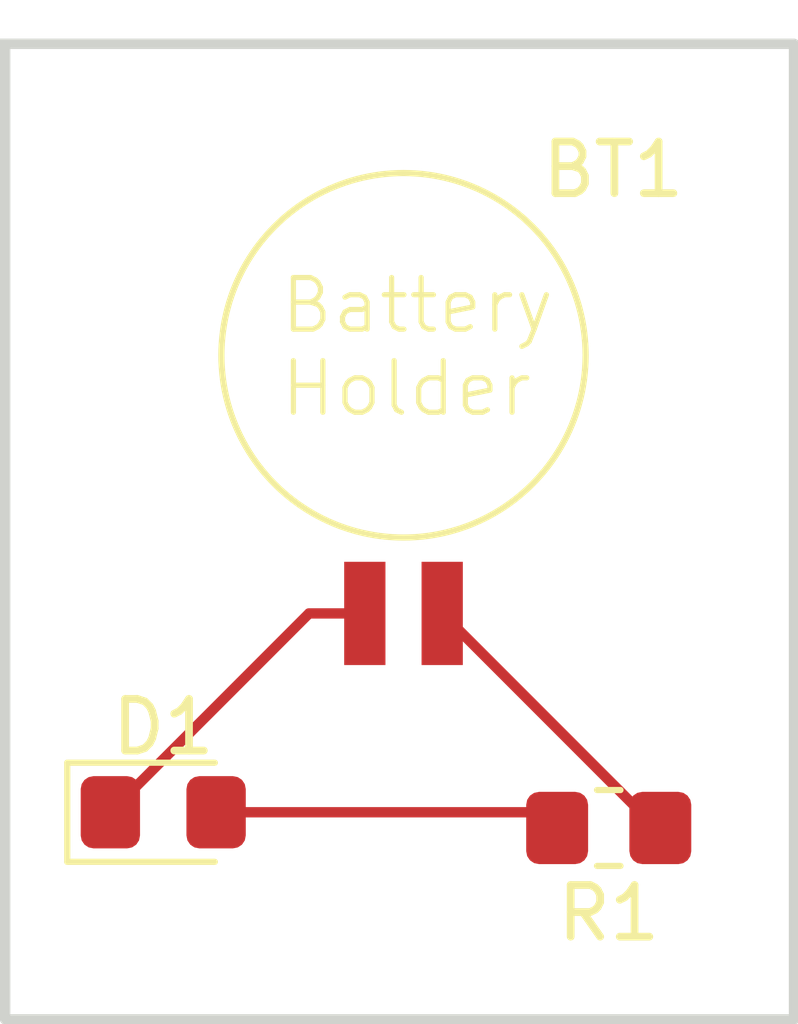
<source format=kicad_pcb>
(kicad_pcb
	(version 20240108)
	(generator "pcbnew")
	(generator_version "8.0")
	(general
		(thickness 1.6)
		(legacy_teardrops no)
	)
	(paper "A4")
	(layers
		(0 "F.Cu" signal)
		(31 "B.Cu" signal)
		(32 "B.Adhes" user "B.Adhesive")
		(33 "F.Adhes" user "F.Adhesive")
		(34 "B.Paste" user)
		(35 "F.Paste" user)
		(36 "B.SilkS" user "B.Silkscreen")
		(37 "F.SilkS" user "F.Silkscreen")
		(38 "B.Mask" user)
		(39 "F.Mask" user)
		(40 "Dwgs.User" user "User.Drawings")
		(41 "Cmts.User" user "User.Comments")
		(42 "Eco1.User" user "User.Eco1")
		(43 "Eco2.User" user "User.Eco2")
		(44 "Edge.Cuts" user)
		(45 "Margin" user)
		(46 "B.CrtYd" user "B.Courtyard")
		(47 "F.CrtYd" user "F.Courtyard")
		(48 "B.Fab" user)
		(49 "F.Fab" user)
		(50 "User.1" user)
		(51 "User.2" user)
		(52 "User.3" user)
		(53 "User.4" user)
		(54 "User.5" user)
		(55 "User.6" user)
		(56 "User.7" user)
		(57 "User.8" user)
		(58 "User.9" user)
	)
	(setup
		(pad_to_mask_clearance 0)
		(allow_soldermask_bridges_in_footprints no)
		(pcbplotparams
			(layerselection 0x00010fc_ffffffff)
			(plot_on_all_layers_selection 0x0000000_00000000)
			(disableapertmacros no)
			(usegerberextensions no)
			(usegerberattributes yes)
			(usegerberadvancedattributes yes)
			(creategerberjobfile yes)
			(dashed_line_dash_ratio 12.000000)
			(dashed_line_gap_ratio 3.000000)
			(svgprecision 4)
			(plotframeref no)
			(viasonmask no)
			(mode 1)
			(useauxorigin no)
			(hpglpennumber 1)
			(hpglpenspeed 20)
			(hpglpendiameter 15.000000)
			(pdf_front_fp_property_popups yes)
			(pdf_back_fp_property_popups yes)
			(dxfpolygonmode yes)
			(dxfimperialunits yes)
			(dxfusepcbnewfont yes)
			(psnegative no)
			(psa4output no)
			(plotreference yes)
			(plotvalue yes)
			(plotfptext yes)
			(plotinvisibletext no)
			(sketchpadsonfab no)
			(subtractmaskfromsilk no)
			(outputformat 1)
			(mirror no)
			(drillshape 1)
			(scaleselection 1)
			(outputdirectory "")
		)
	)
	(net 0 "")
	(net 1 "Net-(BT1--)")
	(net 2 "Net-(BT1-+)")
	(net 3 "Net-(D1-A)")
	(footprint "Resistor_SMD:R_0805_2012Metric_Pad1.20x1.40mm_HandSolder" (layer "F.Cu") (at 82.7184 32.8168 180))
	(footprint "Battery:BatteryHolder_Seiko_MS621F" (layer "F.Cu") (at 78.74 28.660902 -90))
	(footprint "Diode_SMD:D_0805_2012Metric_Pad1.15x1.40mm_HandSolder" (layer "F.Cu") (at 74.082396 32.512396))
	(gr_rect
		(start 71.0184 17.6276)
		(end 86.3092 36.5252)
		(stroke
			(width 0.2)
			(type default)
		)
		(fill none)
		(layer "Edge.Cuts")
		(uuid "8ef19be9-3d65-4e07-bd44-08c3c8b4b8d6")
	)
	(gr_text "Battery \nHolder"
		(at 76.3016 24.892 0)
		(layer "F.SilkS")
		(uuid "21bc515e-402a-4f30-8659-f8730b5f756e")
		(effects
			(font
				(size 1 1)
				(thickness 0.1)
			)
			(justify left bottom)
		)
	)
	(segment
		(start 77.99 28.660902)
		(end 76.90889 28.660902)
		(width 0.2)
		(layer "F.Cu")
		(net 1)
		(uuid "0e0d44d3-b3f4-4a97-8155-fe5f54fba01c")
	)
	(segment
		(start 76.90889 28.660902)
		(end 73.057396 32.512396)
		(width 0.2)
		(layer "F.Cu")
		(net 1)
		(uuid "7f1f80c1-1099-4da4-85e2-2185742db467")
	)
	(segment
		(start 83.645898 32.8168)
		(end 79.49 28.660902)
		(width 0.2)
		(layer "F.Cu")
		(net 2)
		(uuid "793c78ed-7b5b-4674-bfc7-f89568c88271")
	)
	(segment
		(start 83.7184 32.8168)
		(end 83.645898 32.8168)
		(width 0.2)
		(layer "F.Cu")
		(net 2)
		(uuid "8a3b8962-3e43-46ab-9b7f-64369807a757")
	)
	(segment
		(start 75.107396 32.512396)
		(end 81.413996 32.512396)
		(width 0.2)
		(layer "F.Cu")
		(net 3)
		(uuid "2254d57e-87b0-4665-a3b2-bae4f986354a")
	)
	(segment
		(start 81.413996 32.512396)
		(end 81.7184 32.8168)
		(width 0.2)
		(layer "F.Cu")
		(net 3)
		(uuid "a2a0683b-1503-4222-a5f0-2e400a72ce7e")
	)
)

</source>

────────────────────────────────────────

Your answer must consist of the entries, unchanged, with no pictures in it.

<source format=kicad_pcb>
(kicad_pcb
	(version 20240108)
	(generator "pcbnew")
	(generator_version "8.0")
	(general
		(thickness 1.6)
		(legacy_teardrops no)
	)
	(paper "A4")
	(layers
		(0 "F.Cu" signal)
		(31 "B.Cu" signal)
		(32 "B.Adhes" user "B.Adhesive")
		(33 "F.Adhes" user "F.Adhesive")
		(34 "B.Paste" user)
		(35 "F.Paste" user)
		(36 "B.SilkS" user "B.Silkscreen")
		(37 "F.SilkS" user "F.Silkscreen")
		(38 "B.Mask" user)
		(39 "F.Mask" user)
		(40 "Dwgs.User" user "User.Drawings")
		(41 "Cmts.User" user "User.Comments")
		(42 "Eco1.User" user "User.Eco1")
		(43 "Eco2.User" user "User.Eco2")
		(44 "Edge.Cuts" user)
		(45 "Margin" user)
		(46 "B.CrtYd" user "B.Courtyard")
		(47 "F.CrtYd" user "F.Courtyard")
		(48 "B.Fab" user)
		(49 "F.Fab" user)
		(50 "User.1" user)
		(51 "User.2" user)
		(52 "User.3" user)
		(53 "User.4" user)
		(54 "User.5" user)
		(55 "User.6" user)
		(56 "User.7" user)
		(57 "User.8" user)
		(58 "User.9" user)
	)
	(setup
		(pad_to_mask_clearance 0)
		(allow_soldermask_bridges_in_footprints no)
		(pcbplotparams
			(layerselection 0x00010fc_ffffffff)
			(plot_on_all_layers_selection 0x0000000_00000000)
			(disableapertmacros no)
			(usegerberextensions no)
			(usegerberattributes yes)
			(usegerberadvancedattributes yes)
			(creategerberjobfile yes)
			(dashed_line_dash_ratio 12.000000)
			(dashed_line_gap_ratio 3.000000)
			(svgprecision 4)
			(plotframeref no)
			(viasonmask no)
			(mode 1)
			(useauxorigin no)
			(hpglpennumber 1)
			(hpglpenspeed 20)
			(hpglpendiameter 15.000000)
			(pdf_front_fp_property_popups yes)
			(pdf_back_fp_property_popups yes)
			(dxfpolygonmode yes)
			(dxfimperialunits yes)
			(dxfusepcbnewfont yes)
			(psnegative no)
			(psa4output no)
			(plotreference yes)
			(plotvalue yes)
			(plotfptext yes)
			(plotinvisibletext no)
			(sketchpadsonfab no)
			(subtractmaskfromsilk no)
			(outputformat 1)
			(mirror no)
			(drillshape 1)
			(scaleselection 1)
			(outputdirectory "")
		)
	)
	(net 0 "")
	(net 1 "Net-(BT1--)")
	(net 2 "Net-(BT1-+)")
	(net 3 "Net-(D1-A)")
	(footprint "Resistor_SMD:R_0805_2012Metric_Pad1.20x1.40mm_HandSolder" (layer "F.Cu") (at 82.7184 32.8168 180))
	(footprint "Battery:BatteryHolder_Seiko_MS621F" (layer "F.Cu") (at 78.74 28.660902 -90))
	(footprint "Diode_SMD:D_0805_2012Metric_Pad1.15x1.40mm_HandSolder" (layer "F.Cu") (at 74.082396 32.512396))
	(gr_rect
		(start 71.0184 17.6276)
		(end 86.3092 36.5252)
		(stroke
			(width 0.2)
			(type default)
		)
		(fill none)
		(layer "Edge.Cuts")
		(uuid "8ef19be9-3d65-4e07-bd44-08c3c8b4b8d6")
	)
	(gr_text "Battery \nHolder"
		(at 76.3016 24.892 0)
		(layer "F.SilkS")
		(uuid "21bc515e-402a-4f30-8659-f8730b5f756e")
		(effects
			(font
				(size 1 1)
				(thickness 0.1)
			)
			(justify left bottom)
		)
	)
	(segment
		(start 77.99 28.660902)
		(end 76.90889 28.660902)
		(width 0.2)
		(layer "F.Cu")
		(net 1)
		(uuid "0e0d44d3-b3f4-4a97-8155-fe5f54fba01c")
	)
	(segment
		(start 76.90889 28.660902)
		(end 73.057396 32.512396)
		(width 0.2)
		(layer "F.Cu")
		(net 1)
		(uuid "7f1f80c1-1099-4da4-85e2-2185742db467")
	)
	(segment
		(start 83.645898 32.8168)
		(end 79.49 28.660902)
		(width 0.2)
		(layer "F.Cu")
		(net 2)
		(uuid "793c78ed-7b5b-4674-bfc7-f89568c88271")
	)
	(segment
		(start 83.7184 32.8168)
		(end 83.645898 32.8168)
		(width 0.2)
		(layer "F.Cu")
		(net 2)
		(uuid "8a3b8962-3e43-46ab-9b7f-64369807a757")
	)
	(segment
		(start 75.107396 32.512396)
		(end 81.413996 32.512396)
		(width 0.2)
		(layer "F.Cu")
		(net 3)
		(uuid "2254d57e-87b0-4665-a3b2-bae4f986354a")
	)
	(segment
		(start 81.413996 32.512396)
		(end 81.7184 32.8168)
		(width 0.2)
		(layer "F.Cu")
		(net 3)
		(uuid "a2a0683b-1503-4222-a5f0-2e400a72ce7e")
	)
)

</source>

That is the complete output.